Thomas Gad: Yeah, thank you, Charles. So, I’ll just high level say that, yeah, when we see tumor uptake, the protocol has been designed to move the patient to a repeat protein dose and then a 200 millicurie dose. So that’s what happened with the patient, but I would like to relay this question over to you, Vignesh, and then provide a little more color and then look forward to the more details.
Vignesh Rajah: Yes. By inference, when we say [200] (ph), the patient has been dosed to 200 millicurie. As on the basis, data patient has shown positive imaging uptake as per the protocol. So as you — as mentioned earlier on, we’ve gone through cohorts 1 and 2, and we are now in cohort 3, with a higher dose of SADA protein at 1 milligrams per kilo. In terms of your other question, the imaging dose of radio isotope is 30 millicurie. And the therapeutic dose for this Part A at least is 200 millicurie. There is no planned imaging straight after the therapeutic dose. But, there’s sufficient granularity and imaging quality coming from the 30 millicure dose, at least to address the question that we have in terms of uptake in the vital organs and also clearance from the system. So again, we’re all evaluating this as we go forward. It’s still very early stages and we’ll provide more data when we provide more mature information at the end of this year in the R&D Day.
Charles Zhu: Sounds great. Thanks for that color and thanks for taking our questions and happy Friday.
Thomas Gad: Thank you.
Operator: Our next question comes from the line of Mike Ulz with Morgan Stanley. Please proceed with your question.
Mike Ulz: Hey guys, thanks for taking the question. Maybe just a bit of a follow-up on the launches outside the US and maybe you could talk about your thoughts on those market opportunities relative to the US over the long term? Thanks.
Thomas Gad: Yeah. So, talking about SciClone, our partnership in China and the approval that we got back in December, they have now announced — they launched the product over there, I think, late June, early July. So it’s obviously very, very new for us. But we do think that that’s going to be a material market for us going forward. But it’s too early to get some color on how that’s going to work.
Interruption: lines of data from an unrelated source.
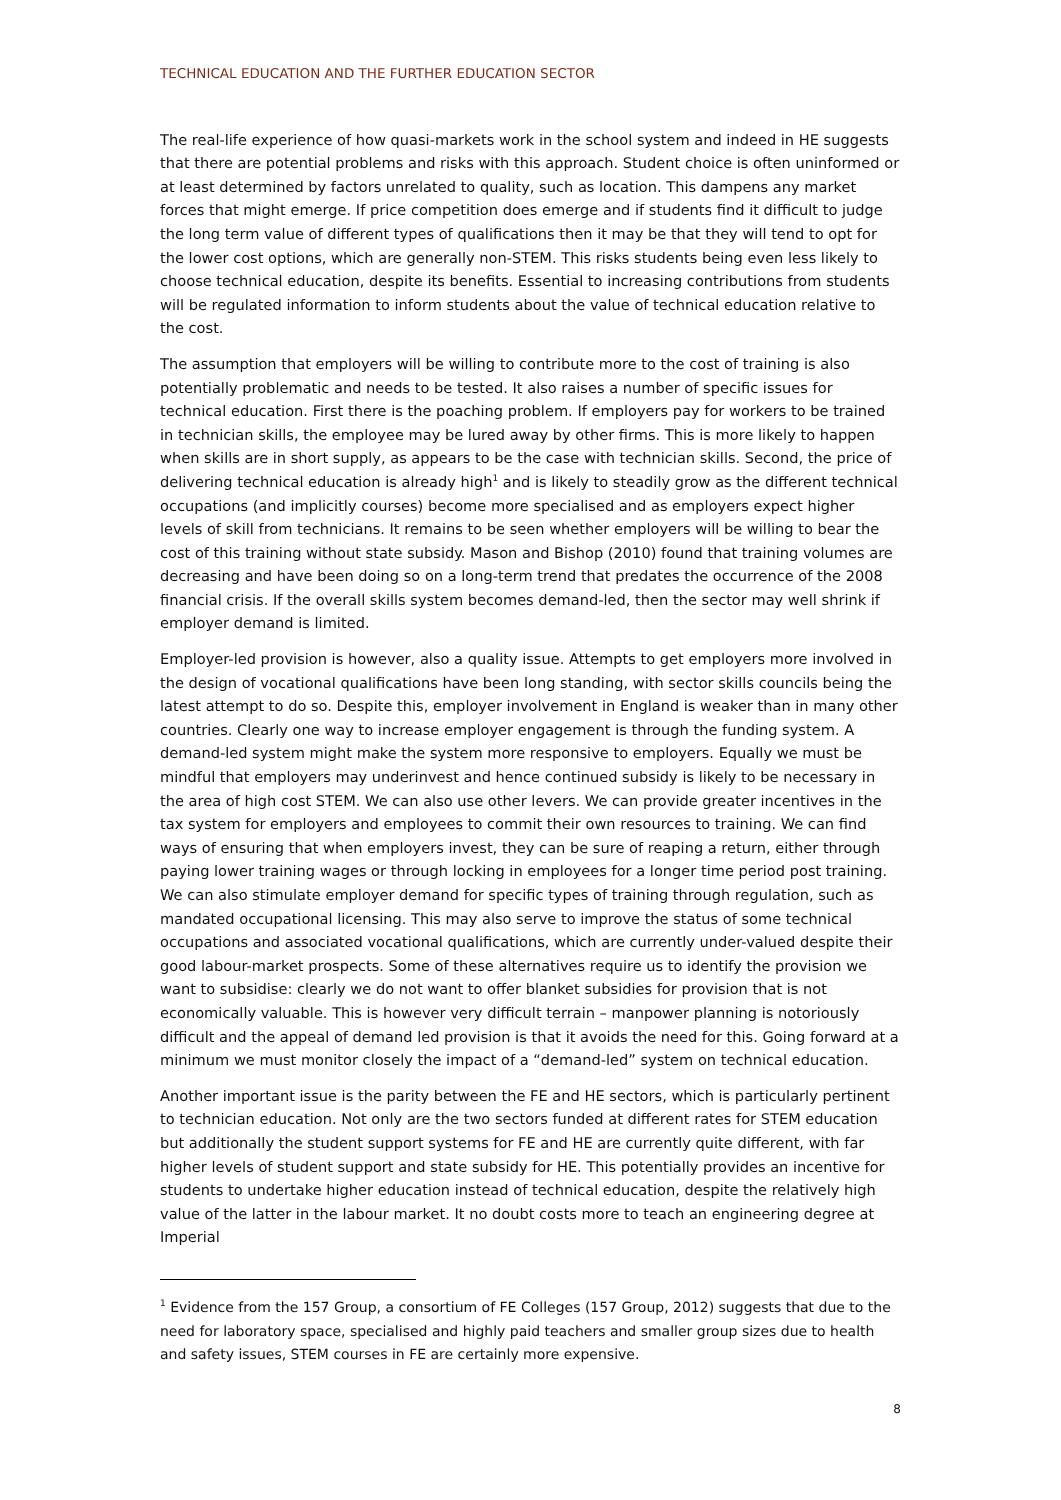TECHNICAL EDUCATION AND THE FURTHER EDUCATION SECTOR
The real-life experience of how quasi-markets work in the school system and indeed in HE suggests that there are potential problems and risks with this approach. Student choice is often uninformed or at least determined by factors unrelated to quality, such as location. This dampens any market forces that might emerge. If price competition does emerge and if students find it difficult to judge the long term value of different types of qualifications then it may be that they will tend to opt for the lower cost options, which are generally non-STEM. This risks students being even less likely to choose technical education, despite its benefits. Essential to increasing contributions from students will be regulated information to inform students about the value of technical education relative to the cost.
The assumption that employers will be willing to contribute more to the cost of training is also potentially problematic and needs to be tested. It also raises a number of specific issues for technical education. First there is the poaching problem. If employers pay for workers to be trained in technician skills, the employee may be lured away by other firms. This is more likely to happen when skills are in short supply, as appears to be the case with technician skills. Second, the price of delivering technical education is already high<sup>1</sup> and is likely to steadily grow as the different technical occupations (and implicitly courses) become more specialised and as employers expect higher levels of skill from technicians. It remains to be seen whether employers will be willing to bear the cost of this training without state subsidy. Mason and Bishop (2010) found that training volumes are decreasing and have been doing so on a long-term trend that predates the occurrence of the 2008 financial crisis. If the overall skills system becomes demand-led, then the sector may well shrink if employer demand is limited.
Employer-led provision is however, also a quality issue. Attempts to get employers more involved in the design of vocational qualifications have been long standing, with sector skills councils being the latest attempt to do so. Despite this, employer involvement in England is weaker than in many other countries. Clearly one way to increase employer engagement is through the funding system. A demand-led system might make the system more responsive to employers. Equally we must be mindful that employers may underinvest and hence continued subsidy is likely to be necessary in the area of high cost STEM. We can also use other levers. We can provide greater incentives in the tax system for employers and employees to commit their own resources to training. We can find ways of ensuring that when employers invest, they can be sure of reaping a return, either through paying lower training wages or through locking in employees for a longer time period post training. We can also stimulate employer demand for specific types of training through regulation, such as mandated occupational licensing. This may also serve to improve the status of some technical occupations and associated vocational qualifications, which are currently under-valued despite their good labour-market prospects. Some of these alternatives require us to identify the provision we want to subsidise: clearly we do not want to offer blanket subsidies for provision that is not economically valuable. This is however very difficult terrain – manpower planning is notoriously difficult and the appeal of demand led provision is that it avoids the need for this. Going forward at a minimum we must monitor closely the impact of a “demand-led” system on technical education.
Another important issue is the parity between the FE and HE sectors, which is particularly pertinent to technician education. Not only are the two sectors funded at different rates for STEM education but additionally the student support systems for FE and HE are currently quite different, with far higher levels of student support and state subsidy for HE. This potentially provides an incentive for students to undertake higher education instead of technical education, despite the relatively high value of the latter in the labour market. It no doubt costs more to teach an engineering degree at Imperial
<sup>1</sup> Evidence from the 157 Group, a consortium of FE Colleges (157 Group, 2012) suggests that due to the need for laboratory space, specialised and highly paid teachers and smaller group sizes due to health and safety issues, STEM courses in FE are certainly more expensive.
8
So we look forward to having two or three quarters. We know it’s initially a 40 hospital campaign with dedicated 15 FTEs. So we are quite excited about it. And GD2 in that market is obviously fairly new. I think the first GD2 antibody was introduced nine months ago, and we are the second on the market shortly thereafter. So that’s exciting as well.
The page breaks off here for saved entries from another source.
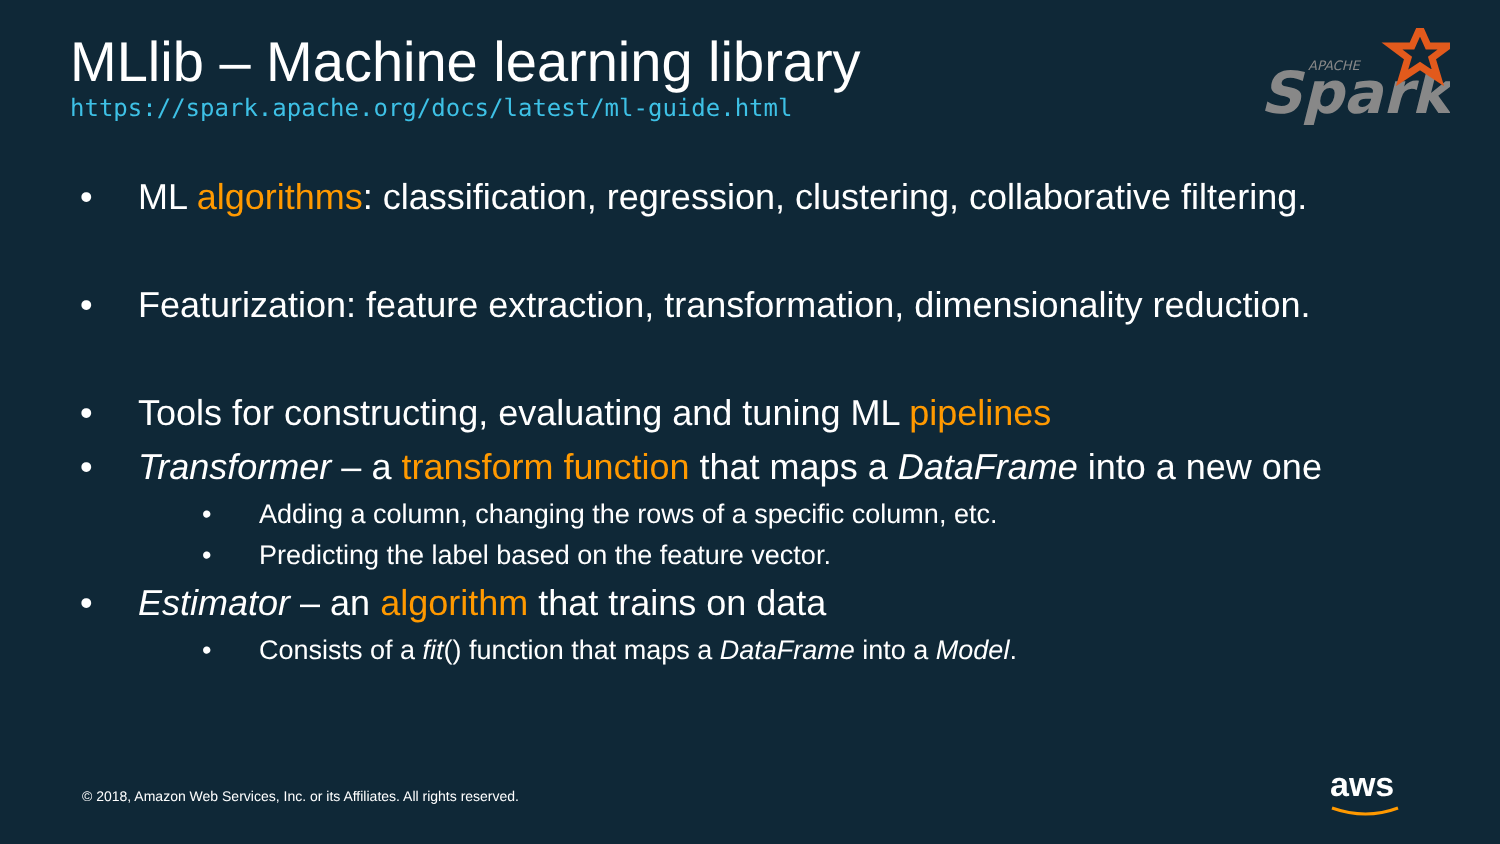MLlib – Machine learning library
https://spark.apache.org/docs/latest/ml-guide.html
Spark
APACHE
• ML algorithms: classification, regression, clustering, collaborative filtering.
• Featurization: feature extraction, transformation, dimensionality reduction.
• Tools for constructing, evaluating and tuning ML pipelines
• Transformer – a transform function that maps a DataFrame into a new one
• Adding a column, changing the rows of a specific column, etc.
• Predicting the label based on the feature vector.
• Estimator – an algorithm that trains on data
• Consists of a fit() function that maps a DataFrame into a Model.
© 2018, Amazon Web Services, Inc. or its Affiliates. All rights reserved.
aws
Mike Ulz: Okay. Thank you.
Thomas Gad: With Brazil, we are currently in negotiations on pricing. And once that settles, we look forward for Adium to launch their [indiscernible] 50% in South America. That is also an exciting market for us. And our, I think we are very pleased with the progress of our WEP name patient program, in Europe and as well with Takeda on Israel and Swixx pharmaceuticals in Eastern Europe. So, it’s nice to see ex US sales also gaining momentum.
Mike Ulz: Great. Thanks.
Operator: Our next question comes from the line of Bill Maughan with Canaccord Genuity. Please proceed with your question.
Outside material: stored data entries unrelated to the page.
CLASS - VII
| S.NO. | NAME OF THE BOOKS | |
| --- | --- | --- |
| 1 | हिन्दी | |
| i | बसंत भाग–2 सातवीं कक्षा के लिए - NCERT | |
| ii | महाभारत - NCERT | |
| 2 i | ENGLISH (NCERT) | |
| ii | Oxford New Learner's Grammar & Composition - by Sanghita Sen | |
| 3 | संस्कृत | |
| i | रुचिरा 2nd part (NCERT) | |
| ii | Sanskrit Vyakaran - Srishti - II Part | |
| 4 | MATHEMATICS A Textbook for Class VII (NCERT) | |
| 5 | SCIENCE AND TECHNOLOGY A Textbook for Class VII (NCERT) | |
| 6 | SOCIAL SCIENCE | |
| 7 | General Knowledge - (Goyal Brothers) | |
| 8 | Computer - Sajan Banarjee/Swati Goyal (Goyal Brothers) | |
Bill Maughan: Good morning and thanks. So looking down the line at a first-line indication for DANYELZA eventually. So if the study — if the induction study is positive and eventually you have a label, obviously, you’ll be one of two, GD2s in the first line, but there will be different settings in the first line induction versus consolidation. So given that it’s not just two options in a head to head competition for treatment, all else being equal, I just want to get your commentary on how you see the competitive dynamic playing out when you have two different drugs for kind of two different strategies for attacking first line neuroblastoma?